Oil prices fell sharply lately, driven by a cocktail of developments, including a stronger dollar following Donald Trump’s election as the 47th US president, concerns about what that presidency means for China, the world’s largest oil consumer, disappointment about China’s efforts to stimulate the economy, and OPEC’s downside revision to demand for this year and the next.

Taking them one by one, the US dollar is likely to remain strong for a while longer as Trump’s tax cut and tariff policies are seen by market participants as inflationary measures that could delay rate reductions by the Fed.
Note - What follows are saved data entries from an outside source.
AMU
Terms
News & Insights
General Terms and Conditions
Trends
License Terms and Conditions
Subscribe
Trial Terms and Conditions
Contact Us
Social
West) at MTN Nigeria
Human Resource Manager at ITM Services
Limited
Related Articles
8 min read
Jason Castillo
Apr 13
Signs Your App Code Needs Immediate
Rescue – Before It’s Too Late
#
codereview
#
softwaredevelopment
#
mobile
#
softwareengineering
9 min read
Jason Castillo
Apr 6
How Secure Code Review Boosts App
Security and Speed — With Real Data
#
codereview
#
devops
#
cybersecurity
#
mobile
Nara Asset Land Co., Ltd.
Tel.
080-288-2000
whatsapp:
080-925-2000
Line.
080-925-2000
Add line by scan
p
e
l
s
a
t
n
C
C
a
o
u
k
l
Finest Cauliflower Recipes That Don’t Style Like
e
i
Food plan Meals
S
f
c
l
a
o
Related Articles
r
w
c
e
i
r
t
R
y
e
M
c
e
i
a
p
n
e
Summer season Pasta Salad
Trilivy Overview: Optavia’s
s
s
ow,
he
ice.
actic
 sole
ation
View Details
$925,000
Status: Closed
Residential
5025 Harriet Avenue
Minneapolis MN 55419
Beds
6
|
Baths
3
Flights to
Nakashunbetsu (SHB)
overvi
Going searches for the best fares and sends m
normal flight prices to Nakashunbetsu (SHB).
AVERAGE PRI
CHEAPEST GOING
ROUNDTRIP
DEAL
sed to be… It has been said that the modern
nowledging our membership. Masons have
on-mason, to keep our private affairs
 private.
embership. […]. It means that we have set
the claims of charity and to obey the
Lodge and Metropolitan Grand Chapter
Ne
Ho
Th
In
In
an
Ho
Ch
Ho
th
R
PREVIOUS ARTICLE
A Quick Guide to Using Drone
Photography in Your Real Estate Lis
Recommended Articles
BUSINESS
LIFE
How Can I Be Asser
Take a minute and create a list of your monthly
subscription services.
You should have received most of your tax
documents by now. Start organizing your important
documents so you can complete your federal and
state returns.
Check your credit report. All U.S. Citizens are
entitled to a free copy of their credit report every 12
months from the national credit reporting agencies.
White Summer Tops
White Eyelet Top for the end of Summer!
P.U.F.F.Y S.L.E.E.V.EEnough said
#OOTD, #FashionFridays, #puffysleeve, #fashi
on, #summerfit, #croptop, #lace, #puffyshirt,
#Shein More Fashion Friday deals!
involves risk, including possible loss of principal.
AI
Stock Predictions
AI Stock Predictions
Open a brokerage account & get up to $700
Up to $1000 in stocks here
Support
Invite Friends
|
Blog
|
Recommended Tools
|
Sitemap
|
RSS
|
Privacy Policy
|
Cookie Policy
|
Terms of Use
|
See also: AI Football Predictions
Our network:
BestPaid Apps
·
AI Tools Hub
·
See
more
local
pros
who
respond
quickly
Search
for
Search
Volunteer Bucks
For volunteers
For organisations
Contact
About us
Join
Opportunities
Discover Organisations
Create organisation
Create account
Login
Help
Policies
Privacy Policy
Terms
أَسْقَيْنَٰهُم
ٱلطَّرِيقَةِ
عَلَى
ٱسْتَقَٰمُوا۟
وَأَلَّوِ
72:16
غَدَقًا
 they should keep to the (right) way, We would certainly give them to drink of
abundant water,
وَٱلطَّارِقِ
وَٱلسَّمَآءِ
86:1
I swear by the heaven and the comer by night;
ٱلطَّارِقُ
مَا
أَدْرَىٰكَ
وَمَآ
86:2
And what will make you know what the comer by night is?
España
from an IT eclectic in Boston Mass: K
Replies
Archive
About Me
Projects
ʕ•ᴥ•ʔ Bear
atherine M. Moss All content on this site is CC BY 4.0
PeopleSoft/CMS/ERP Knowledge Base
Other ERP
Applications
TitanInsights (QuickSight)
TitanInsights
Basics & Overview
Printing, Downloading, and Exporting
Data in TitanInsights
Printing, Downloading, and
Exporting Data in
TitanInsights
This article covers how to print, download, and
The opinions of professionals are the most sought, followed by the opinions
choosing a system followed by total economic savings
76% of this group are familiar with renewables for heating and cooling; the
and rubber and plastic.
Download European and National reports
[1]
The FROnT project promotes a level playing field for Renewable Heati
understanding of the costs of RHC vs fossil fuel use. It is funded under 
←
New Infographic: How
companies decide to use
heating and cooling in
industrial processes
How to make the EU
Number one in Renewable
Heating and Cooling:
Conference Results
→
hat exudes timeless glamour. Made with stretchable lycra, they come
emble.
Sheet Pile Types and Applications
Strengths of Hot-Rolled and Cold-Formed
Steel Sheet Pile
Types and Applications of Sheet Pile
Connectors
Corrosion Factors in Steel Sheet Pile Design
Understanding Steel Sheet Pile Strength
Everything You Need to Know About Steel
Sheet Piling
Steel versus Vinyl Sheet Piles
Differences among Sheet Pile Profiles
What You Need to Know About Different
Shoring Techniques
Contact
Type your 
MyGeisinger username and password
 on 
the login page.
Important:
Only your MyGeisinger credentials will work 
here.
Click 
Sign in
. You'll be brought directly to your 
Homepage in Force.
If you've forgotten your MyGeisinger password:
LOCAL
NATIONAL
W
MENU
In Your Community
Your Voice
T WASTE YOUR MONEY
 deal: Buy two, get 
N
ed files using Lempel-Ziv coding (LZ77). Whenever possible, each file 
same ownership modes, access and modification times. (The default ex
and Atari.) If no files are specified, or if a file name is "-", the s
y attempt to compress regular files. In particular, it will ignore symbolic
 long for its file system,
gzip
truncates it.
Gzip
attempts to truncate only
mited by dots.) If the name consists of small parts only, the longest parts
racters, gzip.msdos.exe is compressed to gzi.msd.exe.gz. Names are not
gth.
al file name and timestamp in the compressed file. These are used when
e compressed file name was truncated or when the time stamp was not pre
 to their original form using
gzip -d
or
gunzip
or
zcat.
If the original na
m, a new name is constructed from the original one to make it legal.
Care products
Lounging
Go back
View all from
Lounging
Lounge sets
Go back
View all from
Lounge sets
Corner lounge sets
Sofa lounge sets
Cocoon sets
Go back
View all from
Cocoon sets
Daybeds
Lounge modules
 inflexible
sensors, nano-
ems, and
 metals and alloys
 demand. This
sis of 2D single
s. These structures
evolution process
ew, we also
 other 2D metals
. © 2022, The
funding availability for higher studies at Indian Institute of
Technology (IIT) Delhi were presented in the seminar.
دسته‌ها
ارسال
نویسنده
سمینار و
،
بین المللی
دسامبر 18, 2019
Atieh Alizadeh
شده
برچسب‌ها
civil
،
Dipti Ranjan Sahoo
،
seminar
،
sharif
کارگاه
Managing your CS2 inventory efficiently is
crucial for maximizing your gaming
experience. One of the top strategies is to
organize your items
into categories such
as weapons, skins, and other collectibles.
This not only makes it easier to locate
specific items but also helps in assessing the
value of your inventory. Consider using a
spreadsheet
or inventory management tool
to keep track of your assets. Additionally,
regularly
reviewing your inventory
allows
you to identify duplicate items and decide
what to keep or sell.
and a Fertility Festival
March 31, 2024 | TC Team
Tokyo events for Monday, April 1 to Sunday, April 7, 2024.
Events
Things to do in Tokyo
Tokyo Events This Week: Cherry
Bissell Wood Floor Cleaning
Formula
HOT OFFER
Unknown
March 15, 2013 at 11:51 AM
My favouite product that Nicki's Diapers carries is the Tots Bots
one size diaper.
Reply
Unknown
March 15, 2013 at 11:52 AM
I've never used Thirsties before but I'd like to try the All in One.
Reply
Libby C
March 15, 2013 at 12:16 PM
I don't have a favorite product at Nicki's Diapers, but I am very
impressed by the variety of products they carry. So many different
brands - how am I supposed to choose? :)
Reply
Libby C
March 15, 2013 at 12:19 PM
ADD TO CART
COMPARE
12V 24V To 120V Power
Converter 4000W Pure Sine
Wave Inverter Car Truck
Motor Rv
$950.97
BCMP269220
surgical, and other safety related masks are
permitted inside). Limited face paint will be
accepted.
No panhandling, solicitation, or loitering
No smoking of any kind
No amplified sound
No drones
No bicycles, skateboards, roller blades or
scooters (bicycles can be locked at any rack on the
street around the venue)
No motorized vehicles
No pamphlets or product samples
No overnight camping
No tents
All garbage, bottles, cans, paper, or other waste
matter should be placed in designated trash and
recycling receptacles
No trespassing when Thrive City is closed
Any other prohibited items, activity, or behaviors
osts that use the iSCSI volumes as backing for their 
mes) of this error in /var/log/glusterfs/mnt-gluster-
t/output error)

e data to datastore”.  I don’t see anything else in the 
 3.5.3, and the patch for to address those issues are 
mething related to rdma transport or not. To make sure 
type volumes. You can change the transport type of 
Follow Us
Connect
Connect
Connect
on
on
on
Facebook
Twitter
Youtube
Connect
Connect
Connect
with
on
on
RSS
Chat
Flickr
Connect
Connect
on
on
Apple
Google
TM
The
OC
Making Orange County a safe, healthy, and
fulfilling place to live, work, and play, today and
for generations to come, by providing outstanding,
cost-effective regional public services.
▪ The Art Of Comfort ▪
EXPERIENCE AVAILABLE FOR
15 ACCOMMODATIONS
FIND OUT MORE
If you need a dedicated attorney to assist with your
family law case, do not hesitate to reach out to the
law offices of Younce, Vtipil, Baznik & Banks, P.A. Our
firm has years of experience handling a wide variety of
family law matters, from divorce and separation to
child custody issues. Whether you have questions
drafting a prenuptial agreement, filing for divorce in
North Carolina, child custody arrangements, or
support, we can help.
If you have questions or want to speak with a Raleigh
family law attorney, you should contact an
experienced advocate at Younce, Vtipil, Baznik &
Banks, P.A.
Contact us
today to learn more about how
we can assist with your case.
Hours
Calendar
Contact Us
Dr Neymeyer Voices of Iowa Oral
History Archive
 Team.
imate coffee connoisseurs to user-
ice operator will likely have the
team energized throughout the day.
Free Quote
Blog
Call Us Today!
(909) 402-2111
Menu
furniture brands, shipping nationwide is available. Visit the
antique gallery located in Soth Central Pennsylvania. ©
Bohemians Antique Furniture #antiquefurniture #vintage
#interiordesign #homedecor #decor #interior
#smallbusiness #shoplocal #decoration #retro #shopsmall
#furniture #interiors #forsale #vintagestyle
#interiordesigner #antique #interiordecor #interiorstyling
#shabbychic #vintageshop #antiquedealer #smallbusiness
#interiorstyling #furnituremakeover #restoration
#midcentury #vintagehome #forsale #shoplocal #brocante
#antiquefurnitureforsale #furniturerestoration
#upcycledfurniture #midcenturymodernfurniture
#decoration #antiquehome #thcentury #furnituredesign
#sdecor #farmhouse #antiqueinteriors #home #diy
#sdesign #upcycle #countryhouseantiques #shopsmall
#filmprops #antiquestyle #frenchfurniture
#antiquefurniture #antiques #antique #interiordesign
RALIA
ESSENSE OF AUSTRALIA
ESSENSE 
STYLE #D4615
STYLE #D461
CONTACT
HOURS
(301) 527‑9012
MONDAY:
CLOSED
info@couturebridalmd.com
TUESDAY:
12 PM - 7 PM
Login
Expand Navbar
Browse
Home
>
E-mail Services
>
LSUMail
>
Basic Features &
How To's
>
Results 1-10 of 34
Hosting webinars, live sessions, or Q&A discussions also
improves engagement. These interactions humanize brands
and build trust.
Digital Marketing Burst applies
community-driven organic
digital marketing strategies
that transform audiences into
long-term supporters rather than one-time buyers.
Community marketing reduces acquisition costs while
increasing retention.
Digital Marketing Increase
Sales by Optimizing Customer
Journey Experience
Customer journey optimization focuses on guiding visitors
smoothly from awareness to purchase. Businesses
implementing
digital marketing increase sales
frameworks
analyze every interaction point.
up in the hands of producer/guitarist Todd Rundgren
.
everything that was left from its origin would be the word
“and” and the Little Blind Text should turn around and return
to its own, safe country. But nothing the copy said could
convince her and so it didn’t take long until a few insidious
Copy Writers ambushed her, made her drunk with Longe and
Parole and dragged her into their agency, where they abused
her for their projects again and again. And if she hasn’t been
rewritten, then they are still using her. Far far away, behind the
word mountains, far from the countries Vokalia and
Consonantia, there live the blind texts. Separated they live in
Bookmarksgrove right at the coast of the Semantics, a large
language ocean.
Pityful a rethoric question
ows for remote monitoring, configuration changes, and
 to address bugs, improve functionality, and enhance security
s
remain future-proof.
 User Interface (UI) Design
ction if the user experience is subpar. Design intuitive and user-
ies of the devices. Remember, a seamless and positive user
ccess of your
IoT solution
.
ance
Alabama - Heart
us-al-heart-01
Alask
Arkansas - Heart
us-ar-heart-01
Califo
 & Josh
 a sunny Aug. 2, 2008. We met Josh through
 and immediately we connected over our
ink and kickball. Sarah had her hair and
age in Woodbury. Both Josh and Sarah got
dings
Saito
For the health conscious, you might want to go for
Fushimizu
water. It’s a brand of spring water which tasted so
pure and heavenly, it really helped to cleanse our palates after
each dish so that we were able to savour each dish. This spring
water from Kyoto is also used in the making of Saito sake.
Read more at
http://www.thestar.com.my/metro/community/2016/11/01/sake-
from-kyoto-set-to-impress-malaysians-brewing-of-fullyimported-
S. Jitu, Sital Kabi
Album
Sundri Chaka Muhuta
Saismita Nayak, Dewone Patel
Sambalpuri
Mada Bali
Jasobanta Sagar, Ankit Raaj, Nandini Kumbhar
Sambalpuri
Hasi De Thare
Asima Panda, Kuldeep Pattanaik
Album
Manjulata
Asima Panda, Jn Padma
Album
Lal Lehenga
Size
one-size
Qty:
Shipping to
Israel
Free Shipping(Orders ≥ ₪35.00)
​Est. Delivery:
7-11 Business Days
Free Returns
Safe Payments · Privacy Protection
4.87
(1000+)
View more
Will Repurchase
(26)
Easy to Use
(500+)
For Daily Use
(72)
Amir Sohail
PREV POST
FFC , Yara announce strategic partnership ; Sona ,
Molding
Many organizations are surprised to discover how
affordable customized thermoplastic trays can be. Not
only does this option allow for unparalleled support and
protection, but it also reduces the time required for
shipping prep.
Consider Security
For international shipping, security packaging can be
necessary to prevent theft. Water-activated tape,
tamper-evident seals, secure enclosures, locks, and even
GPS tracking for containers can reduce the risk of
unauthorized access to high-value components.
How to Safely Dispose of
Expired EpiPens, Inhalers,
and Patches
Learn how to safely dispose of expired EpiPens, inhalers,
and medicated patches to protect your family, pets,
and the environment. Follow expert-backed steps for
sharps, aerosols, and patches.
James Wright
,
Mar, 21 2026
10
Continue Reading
Indeed, according to Fed funds futures, there is a 37% for policymakers to take the sidelines in December, while the chance for that happening in January rises to 55%.

Now, a Trump presidency could impact oil prices, not only through the likelihood of higher inflation, but also due to increasing tensions between the US and China. A Trade War 2.0 could deepen the wound of the already hurt Chinese economy, while Trump’s “Drill, Baby, Drill” mentality could result in increasing US supply. Speaking about supply, OPEC+ decided to postpone a plan to start raising output in December, but they could agree to pump more at the turn of the year.

All these developments keep the risks surrounding oil prices tilted to the downside, suggesting that WTI crude oil may soon visit its September lows of around $65.70.